- _Supplied information_
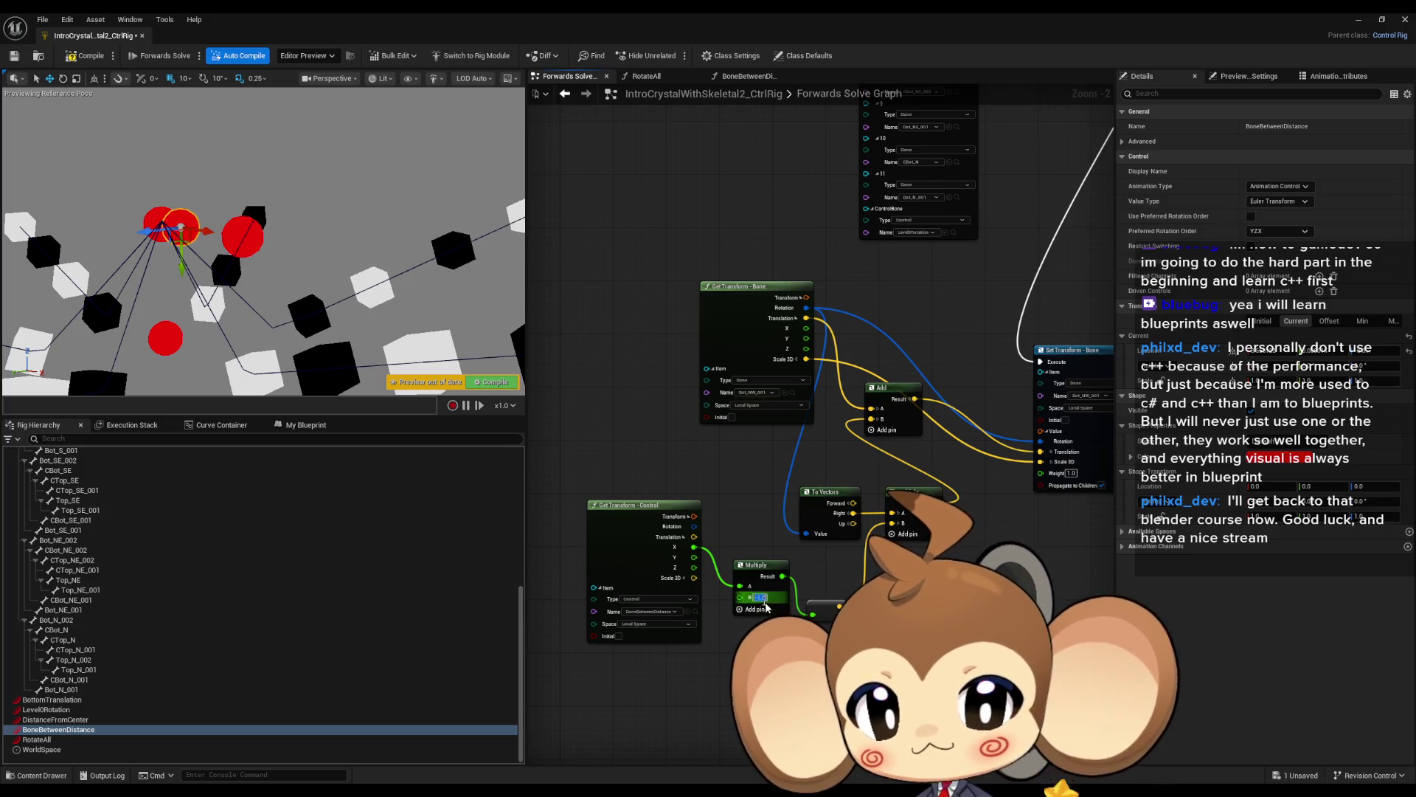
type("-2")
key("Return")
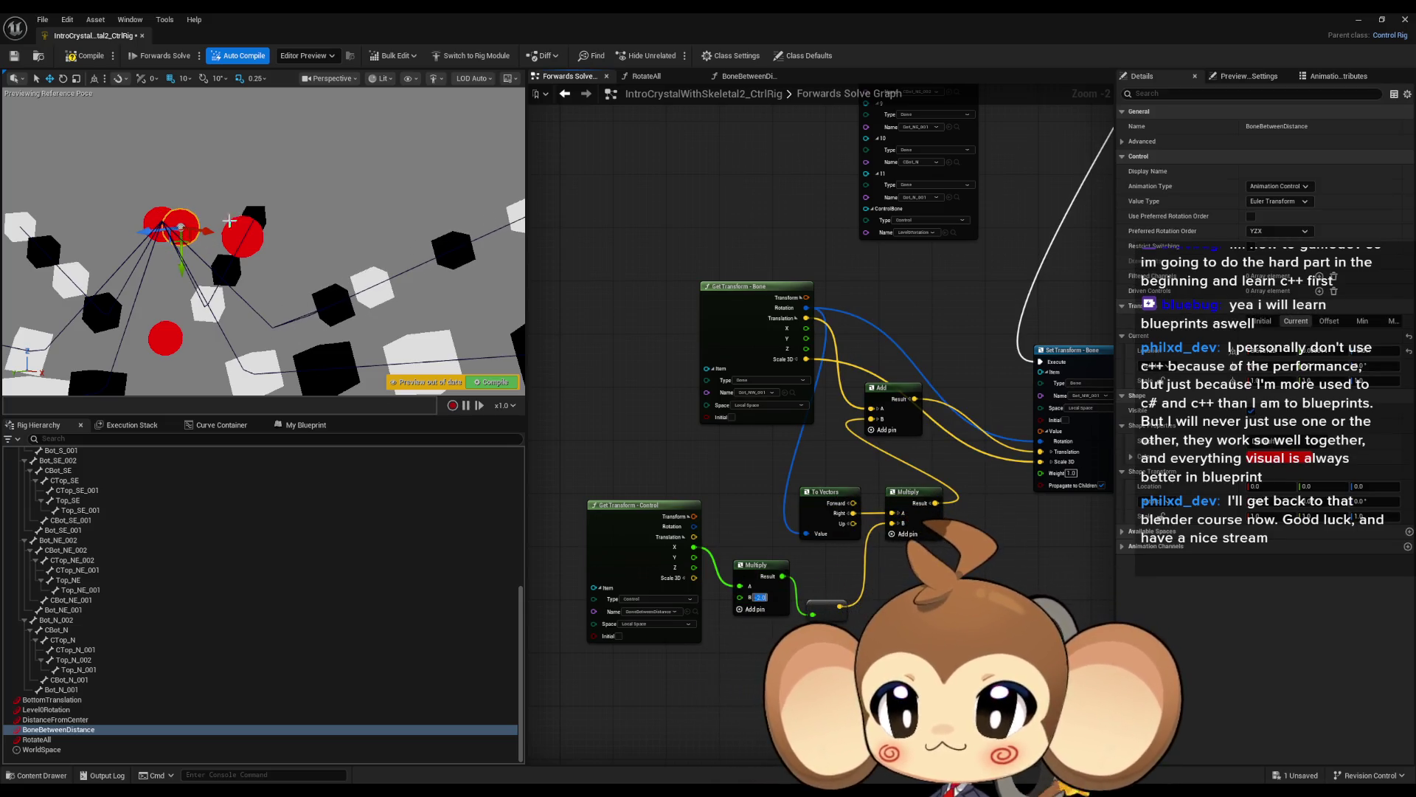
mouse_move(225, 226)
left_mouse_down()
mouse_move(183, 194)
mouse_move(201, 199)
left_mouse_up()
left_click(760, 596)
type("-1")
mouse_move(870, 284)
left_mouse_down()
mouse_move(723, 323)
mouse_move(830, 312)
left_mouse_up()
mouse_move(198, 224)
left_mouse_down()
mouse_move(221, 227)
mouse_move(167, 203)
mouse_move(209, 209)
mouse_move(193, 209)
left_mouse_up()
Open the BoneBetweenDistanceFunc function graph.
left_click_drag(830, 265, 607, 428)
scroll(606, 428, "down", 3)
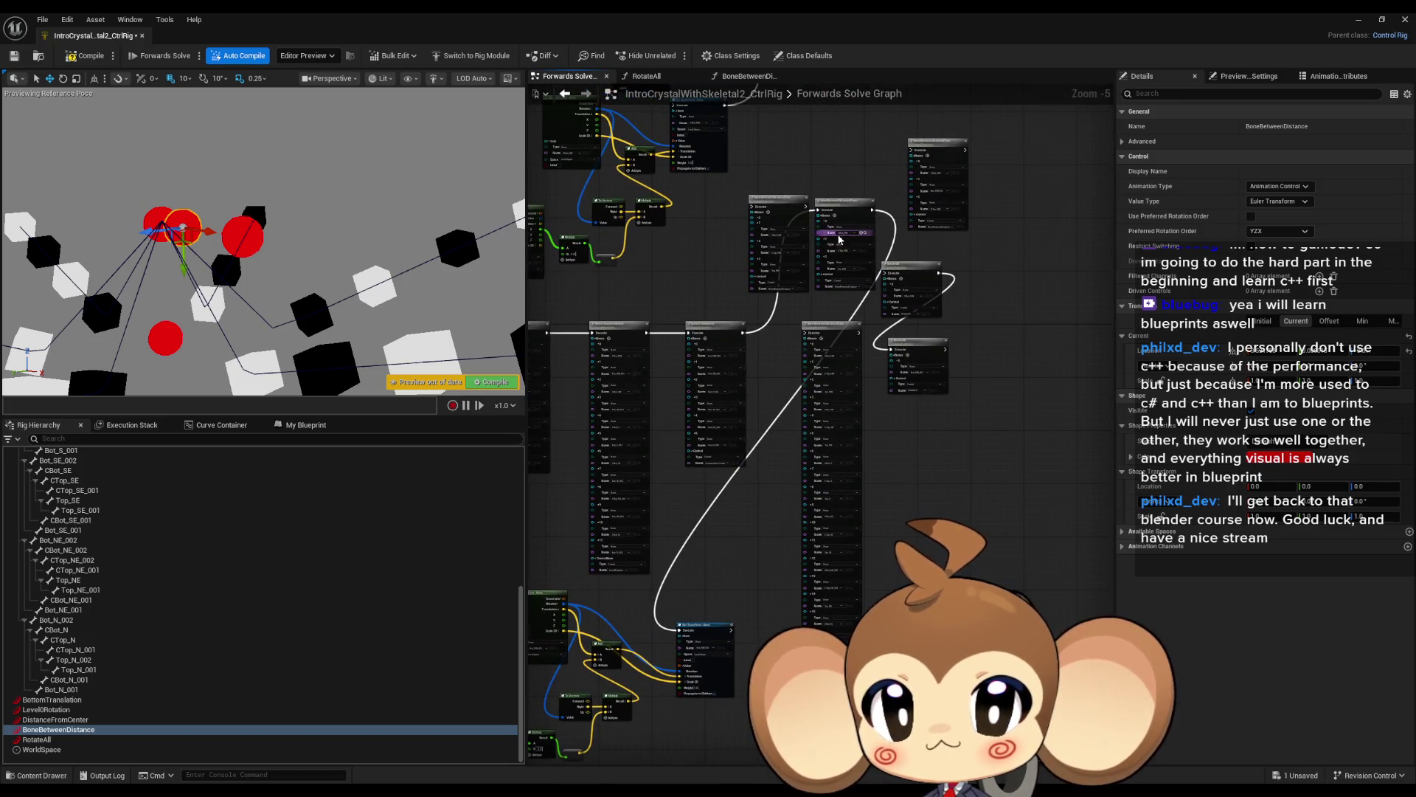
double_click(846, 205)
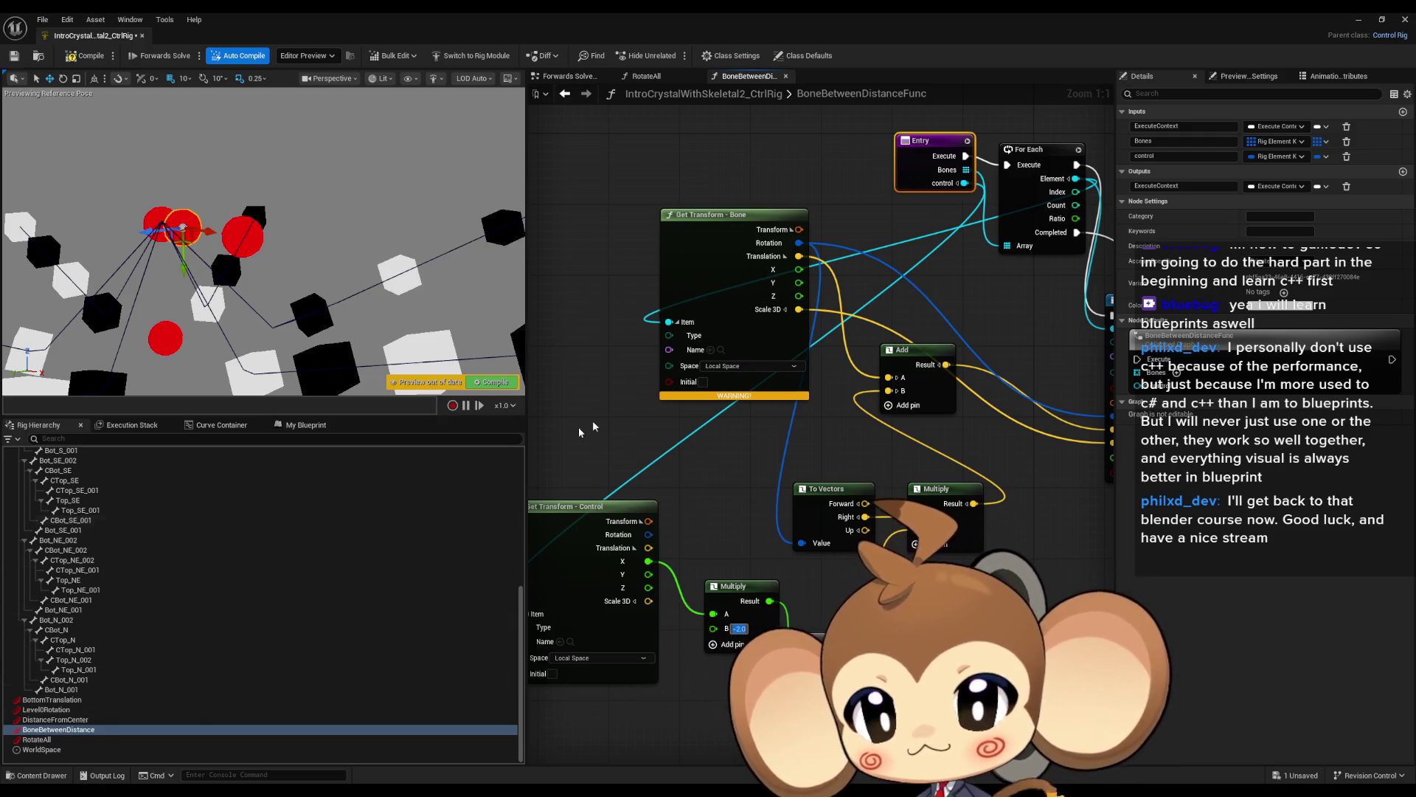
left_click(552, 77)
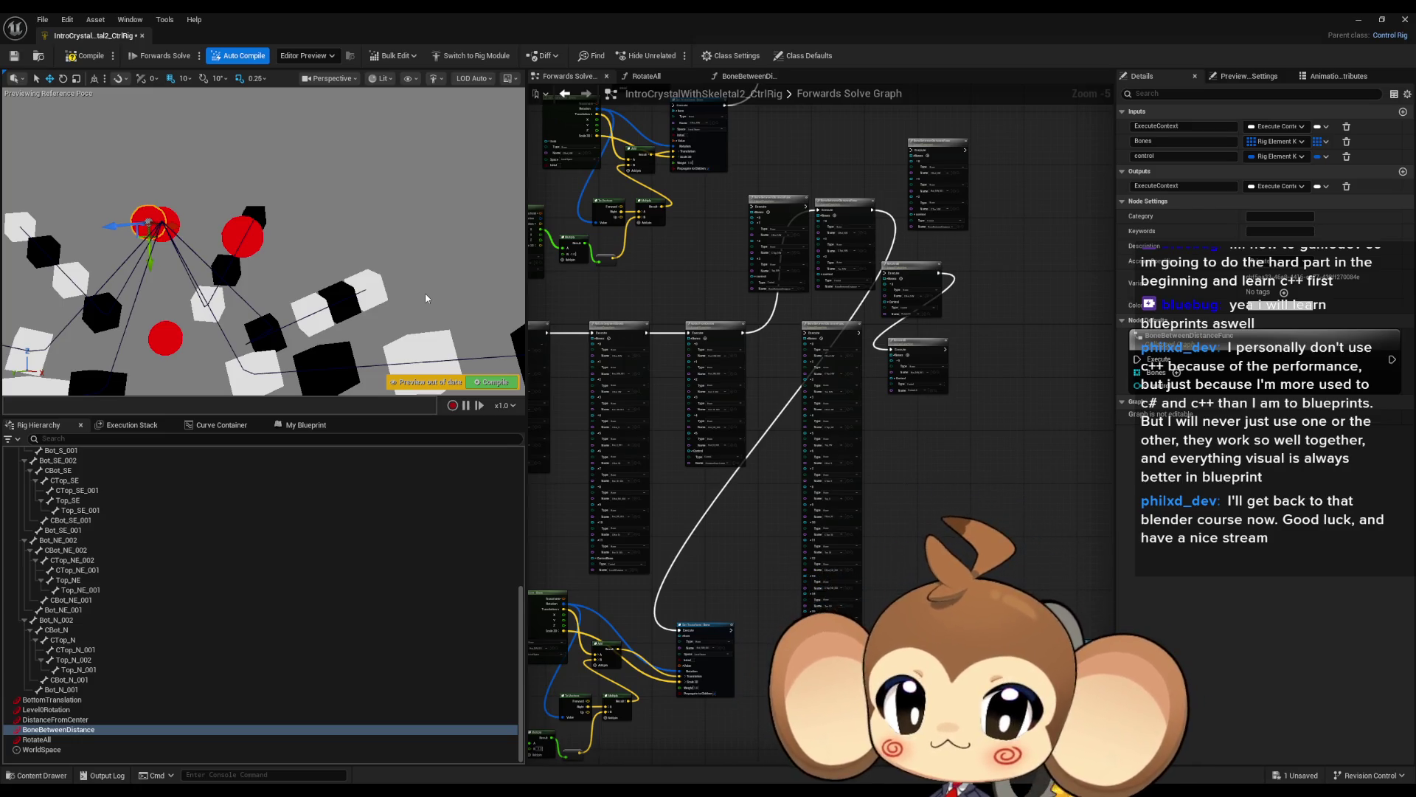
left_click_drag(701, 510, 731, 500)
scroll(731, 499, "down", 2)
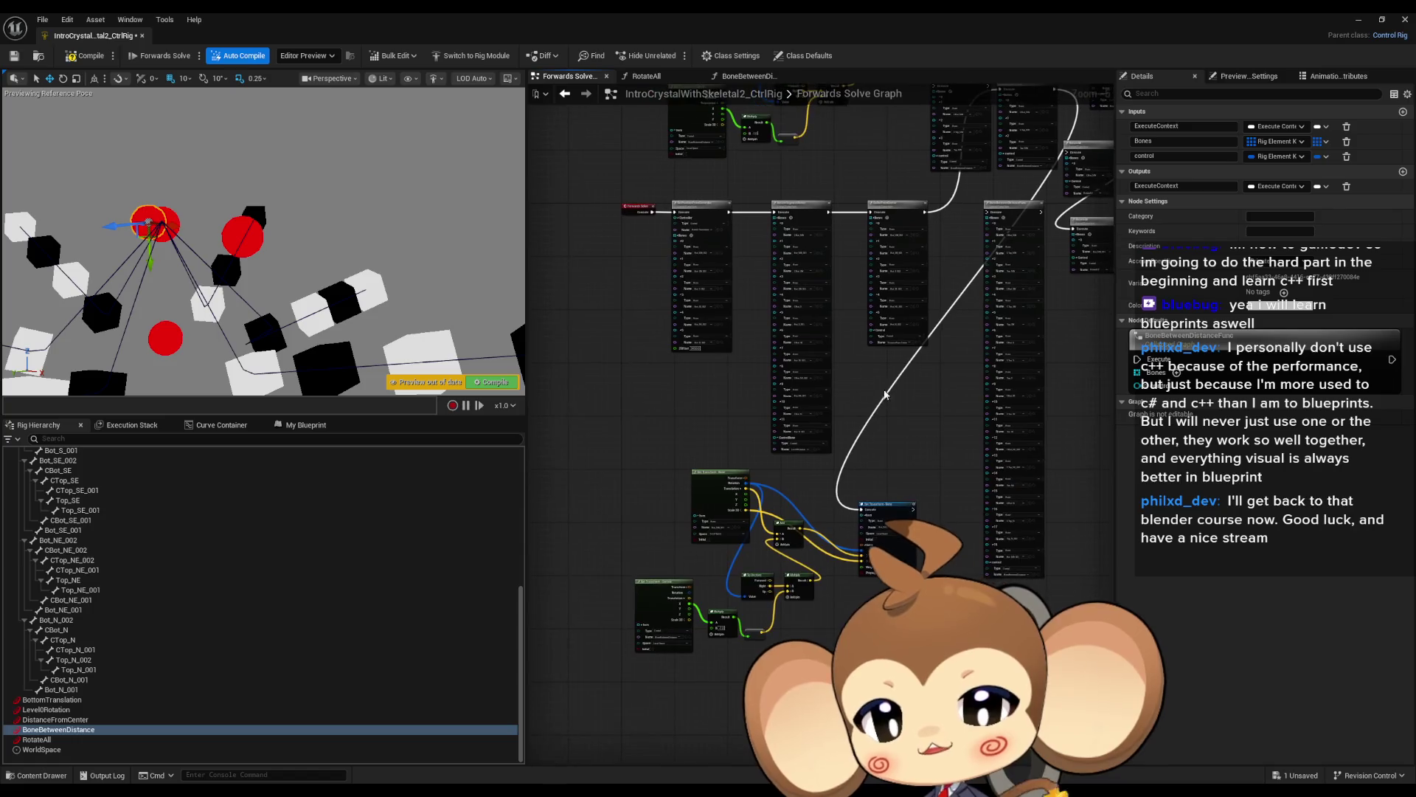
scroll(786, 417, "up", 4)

- _Task instructions_
Show every line of the records above that contains the word "scroll".

- _Answer for this exercise_
scroll(606, 428, "down", 3)
scroll(731, 499, "down", 2)
scroll(786, 417, "up", 4)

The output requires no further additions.